- **Work item**
Using the thread on tolerant comparison below, answer:
(a) What result does Henry Rich say (_=1e300) gives, and what should it be by the definition?
(b) Which fallacy does Elijah Stone say the argument sounds like?
(c) Which two values does Elijah Stone name as both infinite?

I think of consistency as being like virginity.
When you appeal to practicality, I wake up and remember that who knows
what code such a change would break.
With respect, I must bow out of this thread, as I need to concentrate.
Henry Rich
On 2/23/2022 10:36 AM, Elijah Stone wrote:
1. That sounds like the broken windows fallacy. That we lose one
consistency is no excuse for avoiding consistency altogether.
2. My second argument (given earlier) is not an argument for
consistency, but practicality, and it still stands.
-E
On Wed, 23 Feb 2022, Henry Rich wrote:
I am saying that it is inconsistent that (_=1e300) is 0. By the
definition, it should be 1 or NaN. Since it isn't, we are into ad hoc
expedients.
Henry Rich
On 2/23/2022 10:27 AM, Elijah Stone wrote:
I do not see the significance of your statement. Are you saying
that it would be inconsistent if _ = 1e300? Fine, but that has
nothing to do with what I propose. _ is infinite, while 1e300 is
finite. 3j_ and 5j_ are both infinite. It is not inconsistent for
two infinities to be equal; indeed, for _=_ already.
-E
On Wed, 23 Feb 2022, Henry Rich wrote:
I am just saying that
_ = 1e300
0
is inconsistent with the definition of tolerant comparison, so
further arguments appealing to consistency are built on sand.

- **Source data**

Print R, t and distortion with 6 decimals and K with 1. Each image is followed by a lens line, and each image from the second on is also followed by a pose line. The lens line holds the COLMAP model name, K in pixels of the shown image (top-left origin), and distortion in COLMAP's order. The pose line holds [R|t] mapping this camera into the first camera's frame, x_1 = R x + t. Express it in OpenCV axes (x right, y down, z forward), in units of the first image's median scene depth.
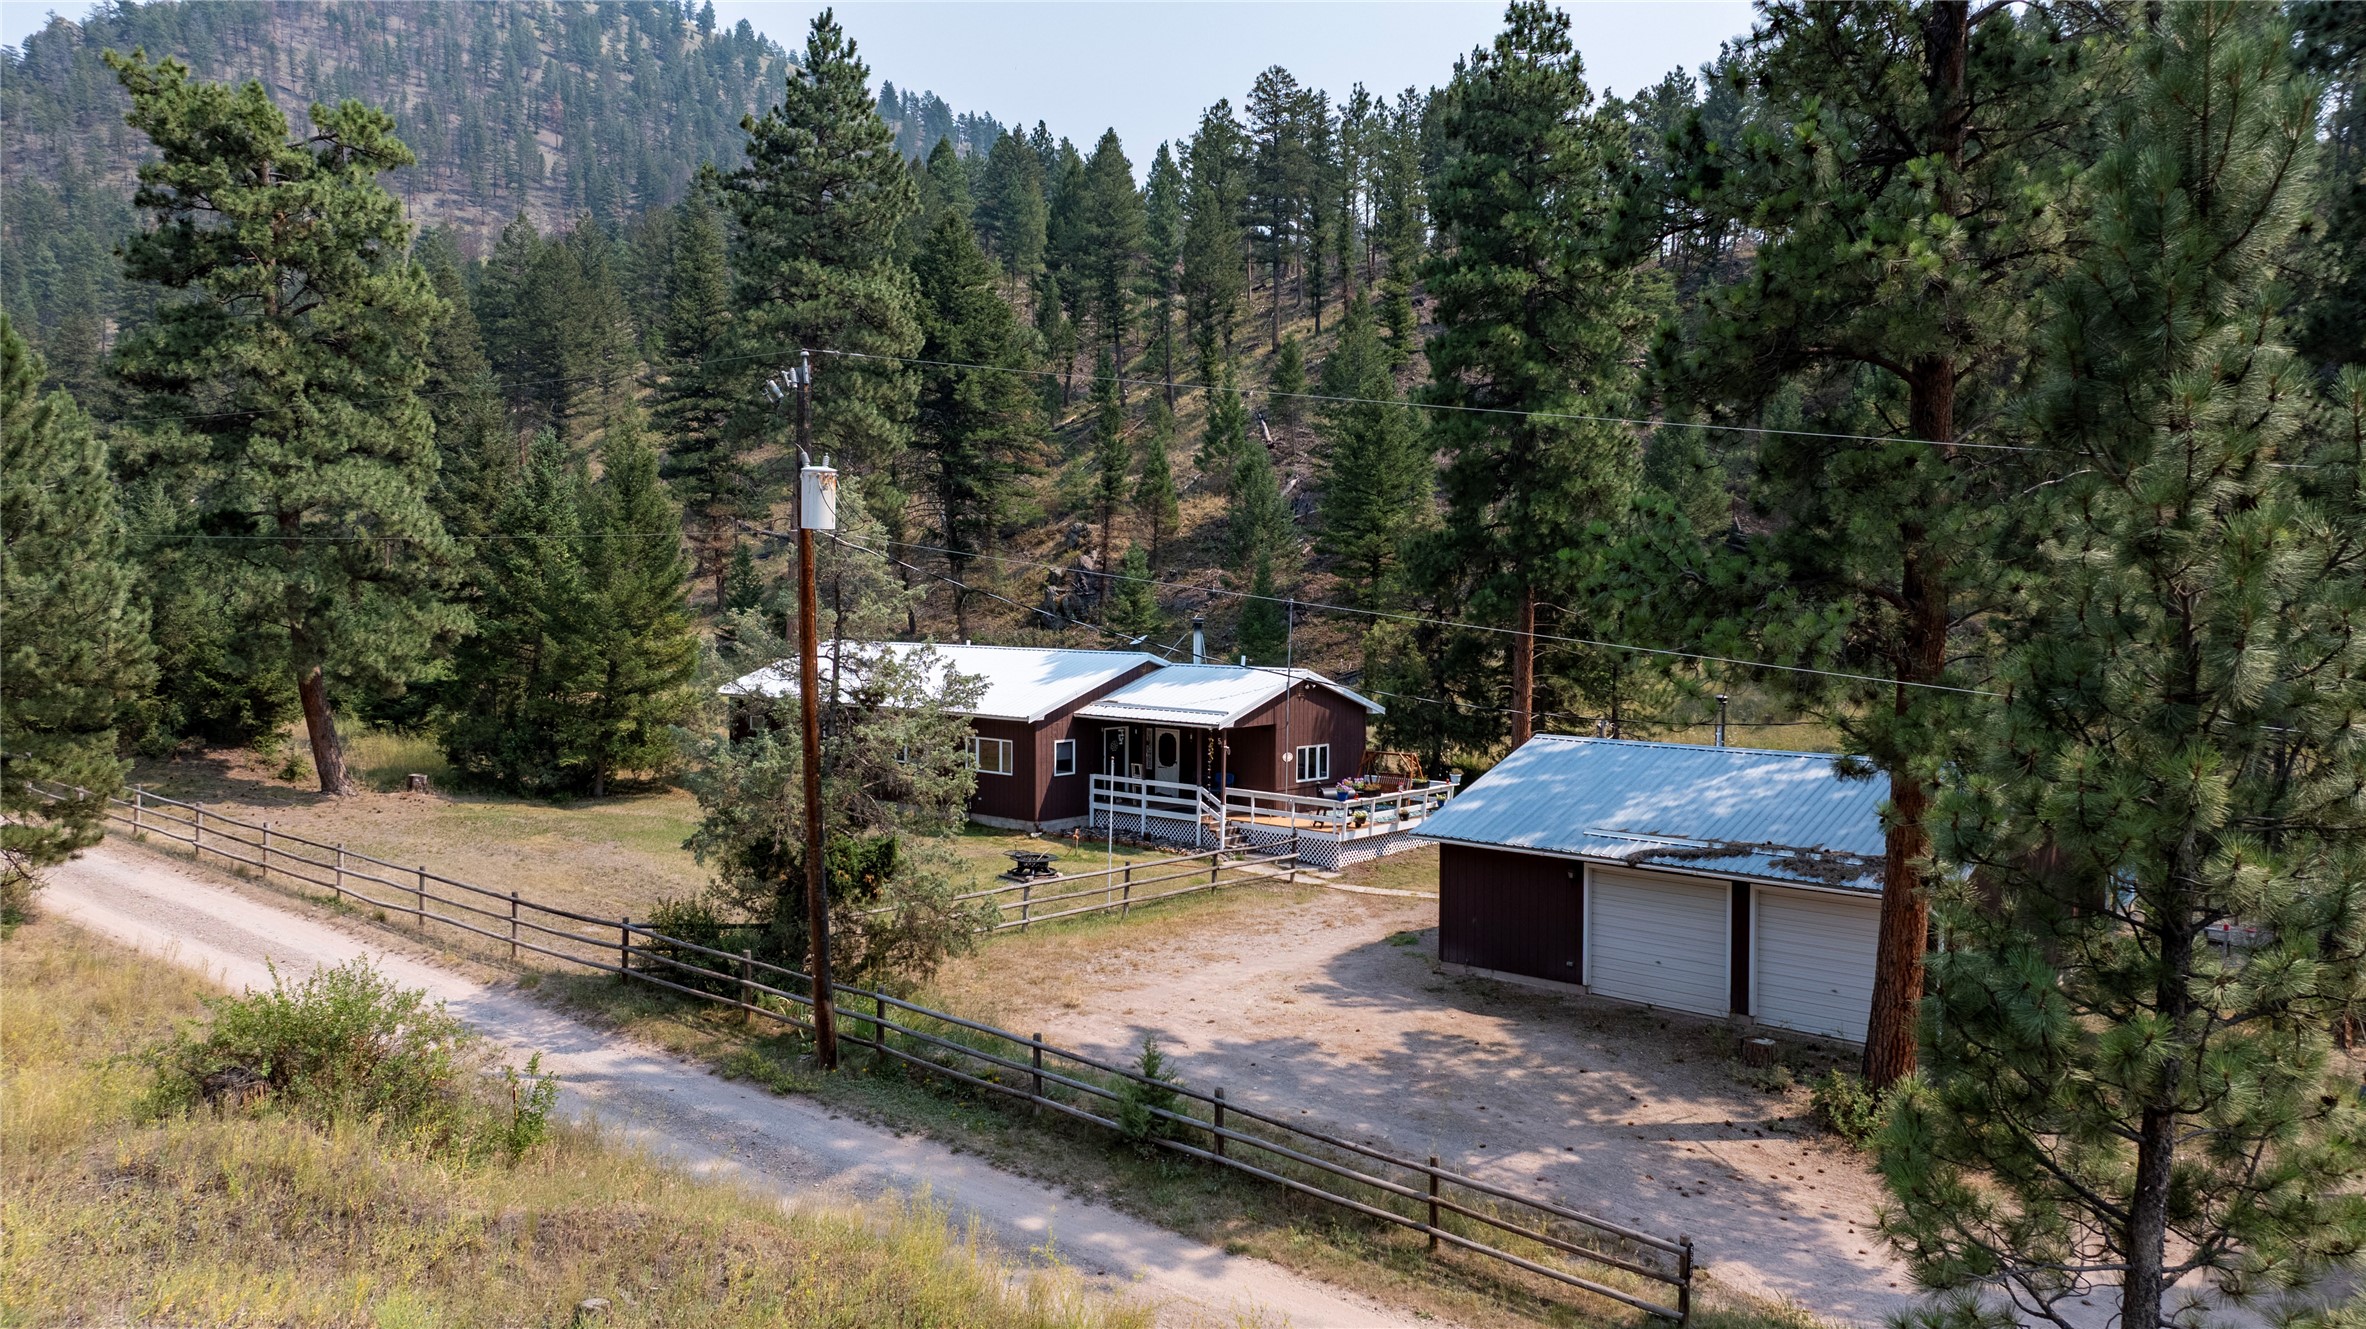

- **Problem solution**
(a) It gives 0. By the definition, it should be 1 or NaN.
(b) The broken windows fallacy.
(c) 3j_ and 5j_.